McCoy and Madam Zorro

    I pedaled my bike out to the McCoy spread this morning. Big mistake. Morning was a pleasant sojourn, but the return ride in the hot afternoon sun turned out to be a killer. The lessons Susie learned from this experimental outing: take a bottle of water (duh); if you are out of shape, start with shorter trips; grease your bike now and then (another big duh); there is a downside to downhill when on a round-trip; and don’t take long bike rides in the desert in 95 degree weather. Okay, I survived, and I do intend to push on with the bicycle routine. It’s the right thing to do.

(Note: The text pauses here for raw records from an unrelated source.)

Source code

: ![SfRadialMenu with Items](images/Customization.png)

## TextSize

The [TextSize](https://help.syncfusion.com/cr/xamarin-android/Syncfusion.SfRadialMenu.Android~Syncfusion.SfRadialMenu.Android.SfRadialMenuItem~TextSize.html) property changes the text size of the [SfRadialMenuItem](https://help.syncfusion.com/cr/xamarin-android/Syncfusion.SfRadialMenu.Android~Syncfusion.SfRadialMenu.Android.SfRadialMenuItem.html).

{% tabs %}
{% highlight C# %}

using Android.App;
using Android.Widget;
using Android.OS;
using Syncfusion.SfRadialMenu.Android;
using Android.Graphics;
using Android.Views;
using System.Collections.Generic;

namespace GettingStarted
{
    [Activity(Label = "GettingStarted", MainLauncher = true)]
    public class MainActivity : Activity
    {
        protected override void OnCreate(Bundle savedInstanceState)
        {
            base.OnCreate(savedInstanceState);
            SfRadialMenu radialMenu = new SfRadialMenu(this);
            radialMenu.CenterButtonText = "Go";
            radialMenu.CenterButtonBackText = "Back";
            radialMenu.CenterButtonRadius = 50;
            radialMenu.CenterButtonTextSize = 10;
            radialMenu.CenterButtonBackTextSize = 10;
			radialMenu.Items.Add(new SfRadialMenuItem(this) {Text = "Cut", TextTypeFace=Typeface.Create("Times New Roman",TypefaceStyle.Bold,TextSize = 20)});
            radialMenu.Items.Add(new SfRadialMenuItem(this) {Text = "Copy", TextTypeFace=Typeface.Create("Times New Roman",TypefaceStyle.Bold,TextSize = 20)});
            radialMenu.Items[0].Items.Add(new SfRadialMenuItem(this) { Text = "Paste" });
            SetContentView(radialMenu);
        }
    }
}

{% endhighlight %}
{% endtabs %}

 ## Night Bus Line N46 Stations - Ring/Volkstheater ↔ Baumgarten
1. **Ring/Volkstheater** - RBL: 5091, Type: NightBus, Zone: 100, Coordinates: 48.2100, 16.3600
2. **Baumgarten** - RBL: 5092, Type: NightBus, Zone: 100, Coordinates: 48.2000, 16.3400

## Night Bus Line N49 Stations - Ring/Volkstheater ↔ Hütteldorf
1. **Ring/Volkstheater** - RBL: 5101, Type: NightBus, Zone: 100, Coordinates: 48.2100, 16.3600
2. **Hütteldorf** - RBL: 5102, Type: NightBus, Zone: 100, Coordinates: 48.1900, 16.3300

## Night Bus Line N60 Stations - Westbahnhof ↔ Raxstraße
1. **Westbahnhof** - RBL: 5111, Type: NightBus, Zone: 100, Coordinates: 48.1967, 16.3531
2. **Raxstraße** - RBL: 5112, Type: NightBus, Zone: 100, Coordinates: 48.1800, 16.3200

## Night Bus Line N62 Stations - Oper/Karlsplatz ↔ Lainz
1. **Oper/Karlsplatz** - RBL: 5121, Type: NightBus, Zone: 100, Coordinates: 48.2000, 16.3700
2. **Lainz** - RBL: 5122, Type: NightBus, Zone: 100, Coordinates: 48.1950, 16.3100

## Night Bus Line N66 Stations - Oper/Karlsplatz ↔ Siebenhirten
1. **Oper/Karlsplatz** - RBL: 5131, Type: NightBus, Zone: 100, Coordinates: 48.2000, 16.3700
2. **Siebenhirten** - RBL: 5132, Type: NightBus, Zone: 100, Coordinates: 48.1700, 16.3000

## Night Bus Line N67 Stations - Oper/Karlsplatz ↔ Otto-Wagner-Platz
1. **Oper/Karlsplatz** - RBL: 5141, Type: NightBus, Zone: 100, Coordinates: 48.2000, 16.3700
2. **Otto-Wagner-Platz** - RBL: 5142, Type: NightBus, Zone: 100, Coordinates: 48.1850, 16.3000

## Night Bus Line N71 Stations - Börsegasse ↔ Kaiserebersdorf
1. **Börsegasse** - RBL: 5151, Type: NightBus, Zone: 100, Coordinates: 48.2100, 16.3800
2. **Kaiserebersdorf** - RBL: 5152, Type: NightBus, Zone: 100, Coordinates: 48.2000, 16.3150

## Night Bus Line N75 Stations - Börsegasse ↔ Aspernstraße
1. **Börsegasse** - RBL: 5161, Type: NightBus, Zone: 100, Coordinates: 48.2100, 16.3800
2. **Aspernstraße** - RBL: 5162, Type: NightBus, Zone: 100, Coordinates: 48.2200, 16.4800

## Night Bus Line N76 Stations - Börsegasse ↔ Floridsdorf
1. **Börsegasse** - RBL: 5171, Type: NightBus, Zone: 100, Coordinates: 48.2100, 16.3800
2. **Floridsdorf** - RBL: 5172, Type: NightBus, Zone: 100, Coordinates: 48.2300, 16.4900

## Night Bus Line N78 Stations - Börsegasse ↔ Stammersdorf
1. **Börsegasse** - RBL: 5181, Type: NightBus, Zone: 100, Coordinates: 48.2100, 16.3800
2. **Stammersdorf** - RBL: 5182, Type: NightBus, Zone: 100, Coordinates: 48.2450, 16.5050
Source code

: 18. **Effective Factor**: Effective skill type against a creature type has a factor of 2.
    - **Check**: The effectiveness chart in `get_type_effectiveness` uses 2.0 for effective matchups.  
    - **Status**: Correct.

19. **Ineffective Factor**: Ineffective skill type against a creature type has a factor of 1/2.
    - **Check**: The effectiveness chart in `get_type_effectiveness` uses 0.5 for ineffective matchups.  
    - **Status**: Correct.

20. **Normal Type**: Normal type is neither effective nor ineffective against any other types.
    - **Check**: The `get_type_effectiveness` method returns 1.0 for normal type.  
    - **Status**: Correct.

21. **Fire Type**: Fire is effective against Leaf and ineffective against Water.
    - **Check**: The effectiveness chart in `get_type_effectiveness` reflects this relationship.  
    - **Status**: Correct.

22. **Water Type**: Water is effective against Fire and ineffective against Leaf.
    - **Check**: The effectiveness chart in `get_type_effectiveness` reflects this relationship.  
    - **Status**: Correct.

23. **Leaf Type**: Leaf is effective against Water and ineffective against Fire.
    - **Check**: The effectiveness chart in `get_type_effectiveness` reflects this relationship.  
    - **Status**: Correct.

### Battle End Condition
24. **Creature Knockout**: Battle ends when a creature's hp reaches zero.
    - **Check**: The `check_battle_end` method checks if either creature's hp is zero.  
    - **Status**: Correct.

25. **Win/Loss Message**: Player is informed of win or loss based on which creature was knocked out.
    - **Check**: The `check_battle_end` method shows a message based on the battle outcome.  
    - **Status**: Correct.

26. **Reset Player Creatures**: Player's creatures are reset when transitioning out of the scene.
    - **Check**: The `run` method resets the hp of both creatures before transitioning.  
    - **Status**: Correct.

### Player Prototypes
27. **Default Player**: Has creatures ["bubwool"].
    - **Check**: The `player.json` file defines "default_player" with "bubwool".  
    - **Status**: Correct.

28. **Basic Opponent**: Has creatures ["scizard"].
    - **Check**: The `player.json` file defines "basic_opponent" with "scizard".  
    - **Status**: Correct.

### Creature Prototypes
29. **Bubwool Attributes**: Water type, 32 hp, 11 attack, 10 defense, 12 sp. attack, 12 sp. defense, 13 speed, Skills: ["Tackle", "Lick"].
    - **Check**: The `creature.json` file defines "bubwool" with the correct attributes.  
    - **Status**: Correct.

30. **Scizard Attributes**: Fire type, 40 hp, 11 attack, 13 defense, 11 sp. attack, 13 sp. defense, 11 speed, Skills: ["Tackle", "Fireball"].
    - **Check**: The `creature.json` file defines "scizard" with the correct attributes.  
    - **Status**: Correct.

     The drive down to the McCoy house is a long, sloping grade, perhaps a mile or more. To the north are rows of modern greenhouses, and industrial buildings sit like ghosts on a southern ridge. The small, unassuming house comes into view as you drop down into a little tree-lined dale. The house is old, about 1900 or so, I would guess, and the yellow paint is peeling. It is just a little farmhouse with chickens in the yard, and an old Harley out by the toolshed. There are some goats and a goat-barn, about to fall over.

     You can sense the trappings of the sixties counter-culture in the McCoy homestead. My own parents are from that era, and as much as they try to deny it, the reek of patchouli lingers for a lifetime. Rumor has it that Harlan McCoy had his start in business back in the seventies, flying pot up from Mexico. I have no reason to doubt the veracity of these stories. A Vietnam vet who flew missions over Laos and Cambodia, and who came home bitter and disillusioned, like thousands of other young men, Harlan had the perfect training for a drug-runner. 

    Cynthea McCoy, known as Madame Zorro at The Germaine Truth, is actually younger than I am by a few years. Raised in the city by a drug-addicted mother, she has had a very hard life. Harlan rescued her from a roach-infested Portland hovel in the early nineties, and Cynthea now seems very happy with the life she chose in the Oregon outback. 

    These are all things I knew before I pedaled up to Harlan and Cynthea’s porch this morning.

     Harlan sat in a faded redwood lounge chair, smiling, with a drink in his hand. Looking as though he had nothing better to do in the world than to chat with old Howard Applegate’s little girl. Cynthea swayed gently back and forth on a porch swing, knitting.

     “Susie Applegate,” Harlan pronounced as I walked up the steps. “Don’t believe I’ve seen you since you were knee-high to a toadstool.”

     I smiled. “Nice to see you Harlan, Cynthea.”

    Of course, I talk to Cynthea about once a month, and I saw Harlan not that long ago, when he dropped a pile of bones on the table as I interviewed Tony Sweet. But Harlan was so red with rage that day, he probably didn’t even notice me. I decided to ignore it.

     “How’s your Mama and Daddy doing?” Harlan queried.

     “Dad’s as ornery as ever,” I laughed. “And Mom’s still trying to over-feed me. They’ve taken off August again this year, doing the National Parks tour.”

     “It’s good that they’re taking some time off, after all these years. Your daddy has been sweating at that newspaper since he was just out of high school. Damned workhorse. A person’s got to live life.”

     “Yes,” I agreed. And I need some vacation from them, also, I thought, but didn’t say.

     We finished up our greetings, and Cynthea offered me some iced tea. I accepted, with two lumps of sugar.

    “So, you want to know about the McCoy family, I understand,” said Harlan. “Isn’t there enough about us no-good outlaws in the back issues of your daddy’s paper?”

     “Well, Harlan, you know I am looking for the kinds of things that don’t get covered in The Germaine Truth. You know, the family stories. Your mama’s cooking. The little details.”

     “This isn’t some kind of fishing expedition, is it, Susie? You know, to get some dirt on old Harlan.”

     “I’m interested in your ancestors, Harlan,” I said. 

    It wasn’t time yet to add, and the drug trade and the bones of Charly LaFontaine and whatever the hell is going on out in the desert.